Saved entries

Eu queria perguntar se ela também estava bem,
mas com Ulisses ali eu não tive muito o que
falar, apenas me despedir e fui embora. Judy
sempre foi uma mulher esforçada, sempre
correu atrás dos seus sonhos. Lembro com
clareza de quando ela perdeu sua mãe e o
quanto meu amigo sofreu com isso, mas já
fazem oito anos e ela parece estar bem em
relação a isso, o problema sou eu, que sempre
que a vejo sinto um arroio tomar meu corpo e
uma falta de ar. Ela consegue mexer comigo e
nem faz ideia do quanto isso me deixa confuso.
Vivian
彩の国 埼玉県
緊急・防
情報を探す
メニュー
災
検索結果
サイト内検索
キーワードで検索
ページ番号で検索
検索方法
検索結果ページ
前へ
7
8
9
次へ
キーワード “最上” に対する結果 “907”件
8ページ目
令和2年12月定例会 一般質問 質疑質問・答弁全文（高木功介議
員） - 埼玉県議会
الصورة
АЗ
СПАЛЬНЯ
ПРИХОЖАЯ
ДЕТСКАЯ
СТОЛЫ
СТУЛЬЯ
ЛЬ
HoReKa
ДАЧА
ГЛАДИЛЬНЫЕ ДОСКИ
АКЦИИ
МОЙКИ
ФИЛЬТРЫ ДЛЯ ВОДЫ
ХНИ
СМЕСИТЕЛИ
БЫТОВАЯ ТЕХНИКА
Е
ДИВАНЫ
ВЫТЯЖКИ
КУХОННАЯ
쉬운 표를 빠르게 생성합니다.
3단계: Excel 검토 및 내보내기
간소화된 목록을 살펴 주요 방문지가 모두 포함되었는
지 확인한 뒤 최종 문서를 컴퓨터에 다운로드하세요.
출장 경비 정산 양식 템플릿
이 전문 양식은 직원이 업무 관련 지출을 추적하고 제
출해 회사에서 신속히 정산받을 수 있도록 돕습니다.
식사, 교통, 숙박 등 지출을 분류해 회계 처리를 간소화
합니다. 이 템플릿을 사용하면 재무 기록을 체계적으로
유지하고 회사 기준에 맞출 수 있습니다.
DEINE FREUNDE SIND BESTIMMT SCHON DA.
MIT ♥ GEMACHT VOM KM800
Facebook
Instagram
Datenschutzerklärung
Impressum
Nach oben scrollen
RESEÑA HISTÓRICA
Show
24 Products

Task directions
Word for word, set down all of the records above.

Result for this task
Eu queria perguntar se ela também estava bem,
mas com Ulisses ali eu não tive muito o que
falar, apenas me despedir e fui embora. Judy
sempre foi uma mulher esforçada, sempre
correu atrás dos seus sonhos. Lembro com
clareza de quando ela perdeu sua mãe e o
quanto meu amigo sofreu com isso, mas já
fazem oito anos e ela parece estar bem em
relação a isso, o problema sou eu, que sempre
que a vejo sinto um arroio tomar meu corpo e
uma falta de ar. Ela consegue mexer comigo e
nem faz ideia do quanto isso me deixa confuso.
Vivian
彩の国 埼玉県
緊急・防
情報を探す
メニュー
災
検索結果
サイト内検索
キーワードで検索
ページ番号で検索
検索方法
検索結果ページ
前へ
7
8
9
次へ
キーワード “最上” に対する結果 “907”件
8ページ目
令和2年12月定例会 一般質問 質疑質問・答弁全文（高木功介議
員） - 埼玉県議会
الصورة
АЗ
СПАЛЬНЯ
ПРИХОЖАЯ
ДЕТСКАЯ
СТОЛЫ
СТУЛЬЯ
ЛЬ
HoReKa
ДАЧА
ГЛАДИЛЬНЫЕ ДОСКИ
АКЦИИ
МОЙКИ
ФИЛЬТРЫ ДЛЯ ВОДЫ
ХНИ
СМЕСИТЕЛИ
БЫТОВАЯ ТЕХНИКА
Е
ДИВАНЫ
ВЫТЯЖКИ
КУХОННАЯ
쉬운 표를 빠르게 생성합니다.
3단계: Excel 검토 및 내보내기
간소화된 목록을 살펴 주요 방문지가 모두 포함되었는
지 확인한 뒤 최종 문서를 컴퓨터에 다운로드하세요.
출장 경비 정산 양식 템플릿
이 전문 양식은 직원이 업무 관련 지출을 추적하고 제
출해 회사에서 신속히 정산받을 수 있도록 돕습니다.
식사, 교통, 숙박 등 지출을 분류해 회계 처리를 간소화
합니다. 이 템플릿을 사용하면 재무 기록을 체계적으로
유지하고 회사 기준에 맞출 수 있습니다.
DEINE FREUNDE SIND BESTIMMT SCHON DA.
MIT ♥ GEMACHT VOM KM800
Facebook
Instagram
Datenschutzerklärung
Impressum
Nach oben scrollen
RESEÑA HISTÓRICA
Show
24 Products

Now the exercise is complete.